At the Farnborough Air Show this summer, FAA Administrator Marion Blakey and European Commission (EC) vice president Jacques Barrot signed a memorandum of understanding to enhance cooperation toward developing compatible, “seamless” air traffic management systems. The agreement formalizes previously informal exchanges between U.S. and European specialists working on the next-generation air transportation system (NGATS) and single European sky ATM research (Sesar) initiatives, respectively.
Both groups recognize that traffic will at least double by 2025. They also agree that, at least in the U.S. and Europe, the current aviation infrastructure cannot accommodate that level of demand and that if it is not changed, major airports on both continents would face daily gridlock and delays.
The FAA’s Joint Planning and Development Office (JPDO) has been working on NGATS concepts for several years, while Sesar is still in the early planning stage. The Europeans expect to have a master plan in 2008, followed by development and deployment phases.
In comparison, the JPDO has already decided on several key NGATS elements and is moving ahead with their implementation. Most recent was the commitment to a nationwide ADS-B environment, with estimated lifetime costs of around $2 billion and installations beginning in 2009 or 2010 and completion forecast by 2015.
Other major programs under way are the $2.1 billion en route automation modernization (ERAM) and the $2.4 billion FAA telecommunications infrastructure (FTI) projects, aimed at totally replacing today’s ATC en route computer network and renewing the nationwide aviation communications system, respectively.
The FAA also intends to field its currently unpriced system-wide information management (Swim) network, which will provide real-time data to everyone from pilots and controllers to ramp vehicle drivers.
Finding Program Funding
The final cost of the “transformation” to NGATS is unclear, although some estimates have been as high as $21 billion.
The FAA’s capital budget is becoming stretched to the limit with ERAM and FTI, causing the agency to move to a “performance-based” contract for its forthcoming ADS-B procurement.

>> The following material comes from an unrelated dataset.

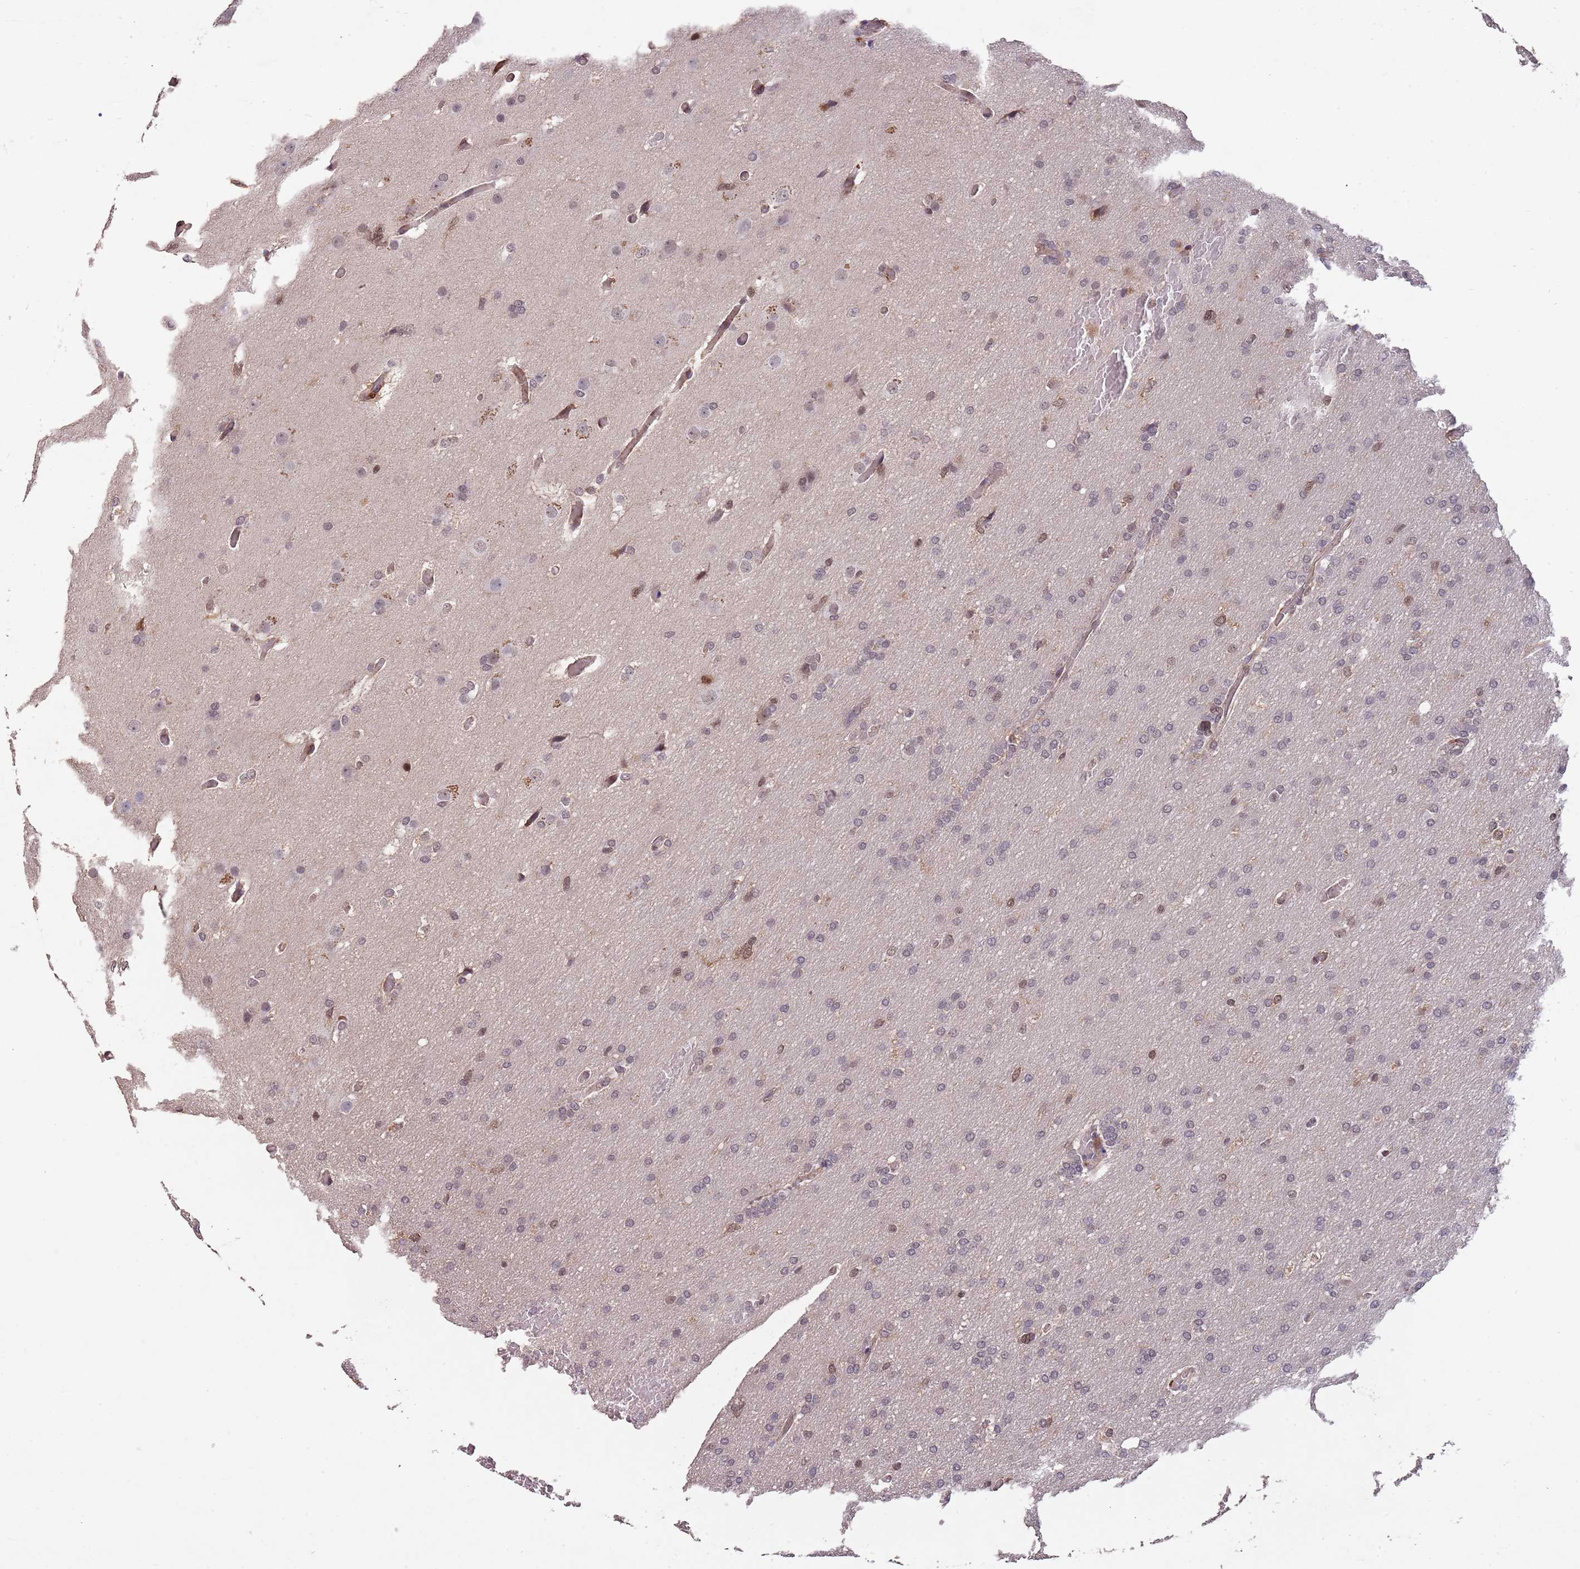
{"staining": {"intensity": "moderate", "quantity": "<25%", "location": "nuclear"}, "tissue": "glioma", "cell_type": "Tumor cells", "image_type": "cancer", "snomed": [{"axis": "morphology", "description": "Glioma, malignant, High grade"}, {"axis": "topography", "description": "Cerebral cortex"}], "caption": "Immunohistochemical staining of malignant glioma (high-grade) reveals moderate nuclear protein staining in approximately <25% of tumor cells.", "gene": "ZNF639", "patient": {"sex": "female", "age": 36}}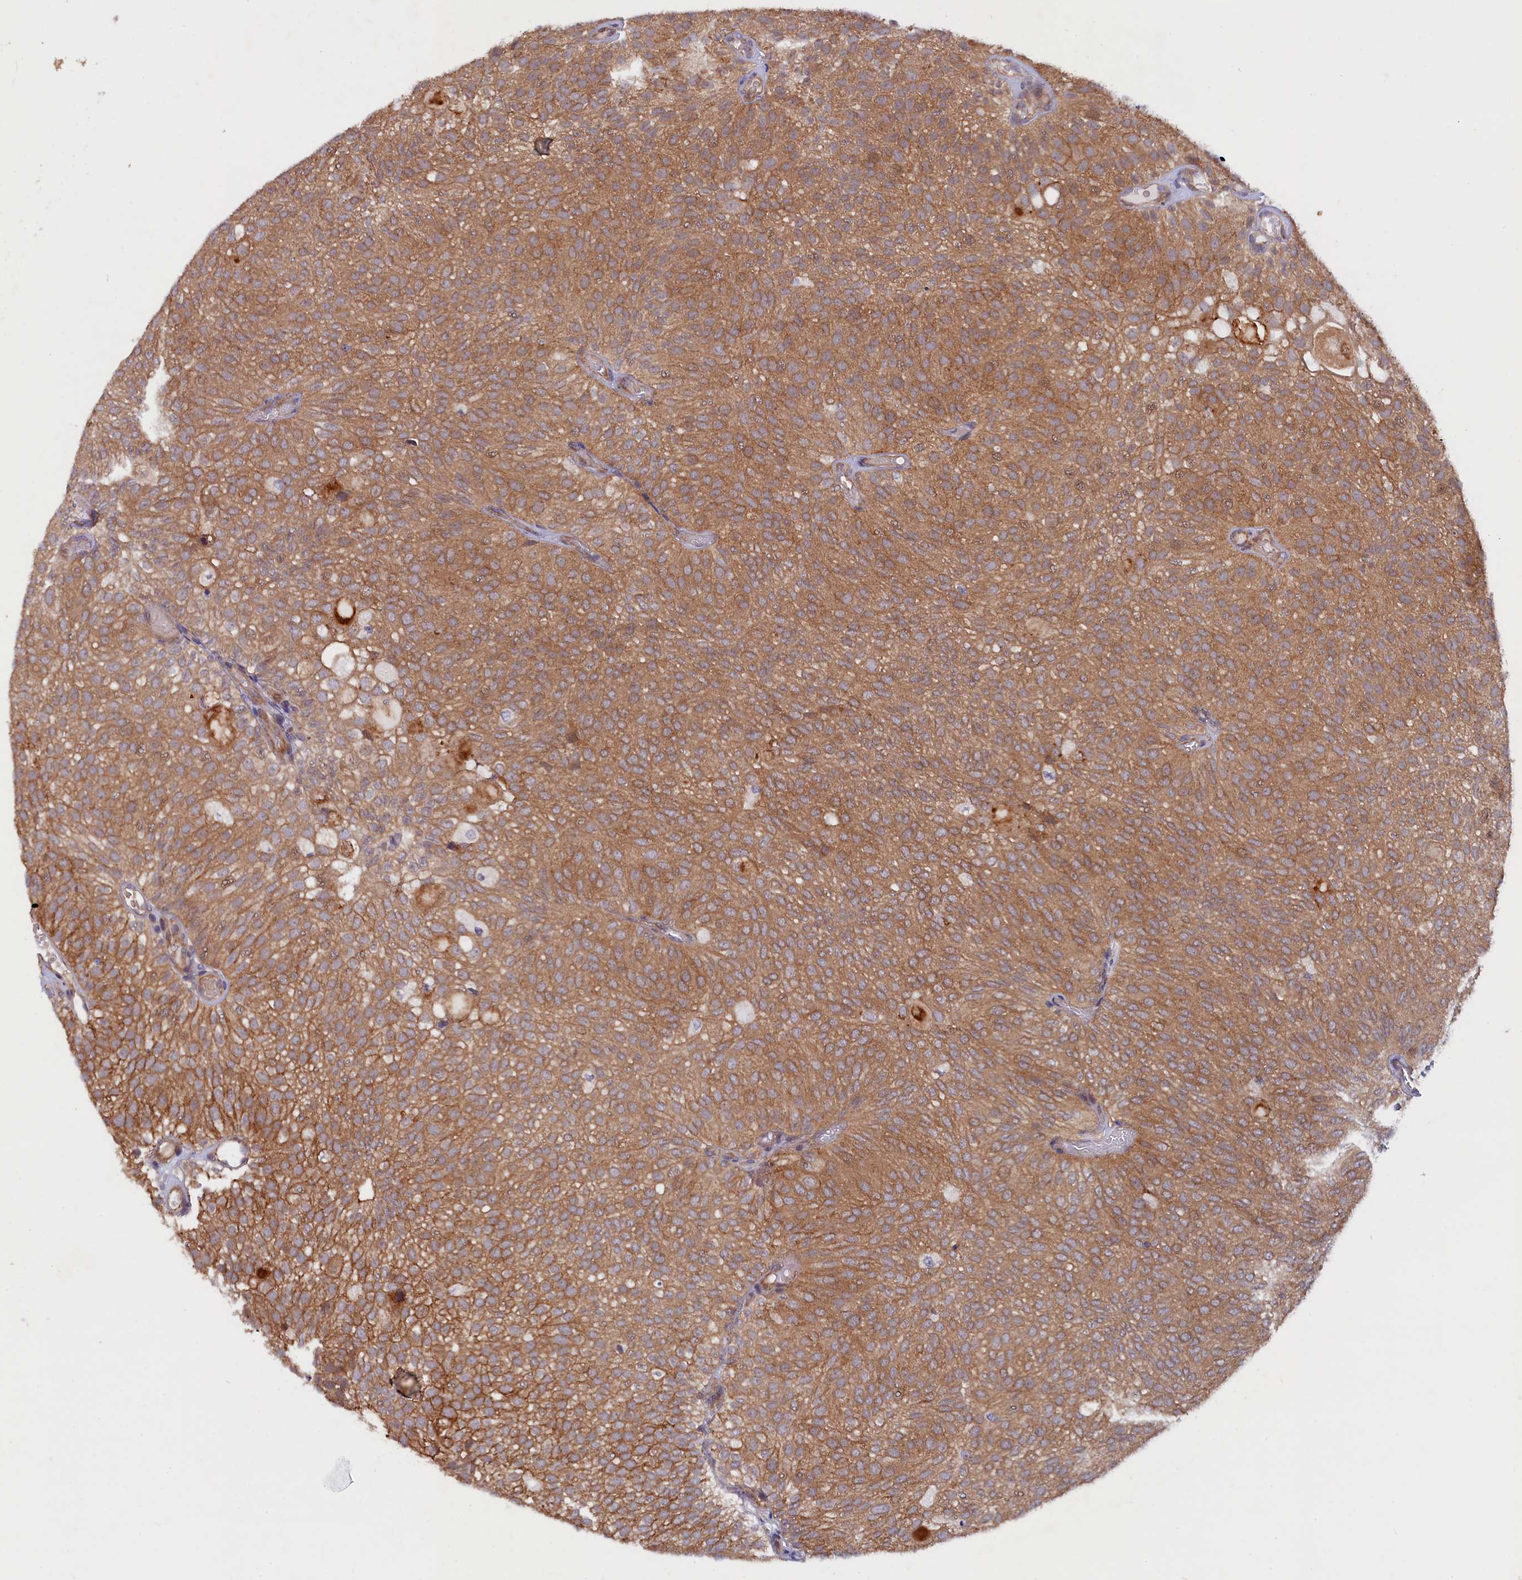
{"staining": {"intensity": "moderate", "quantity": ">75%", "location": "cytoplasmic/membranous"}, "tissue": "urothelial cancer", "cell_type": "Tumor cells", "image_type": "cancer", "snomed": [{"axis": "morphology", "description": "Urothelial carcinoma, Low grade"}, {"axis": "topography", "description": "Urinary bladder"}], "caption": "Protein expression analysis of human urothelial carcinoma (low-grade) reveals moderate cytoplasmic/membranous expression in about >75% of tumor cells.", "gene": "JPT2", "patient": {"sex": "male", "age": 78}}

Here, the FAA will simply “buy” certified signals in space from ground stations built, owned and operated by the winning bidder.
Despite such economies, NGATS funding will be an ongoing concern of the JPDO, which, financed by a number of U.S. agencies, lacks long-term commitments from any of them.
Europe’s Sesar program will likely be funded and directed in a different way. European officials have proposed that its incremental cost over the current system could be funded by the EC, Eurocontrol and the user community, each of which could contribute one-third of the cost. This appears acceptable to participants, since Sesar’s configuration and technologies are being largely proposed by the user community, putting Sesar on a more secure financial footing than NGATS.
Funding issues aside, the FAA/EC agreement is a vital first step toward ensuring a future ATC environment that uses standard procedures and protocols and enhances operator efficiency in the crowded skies ahead.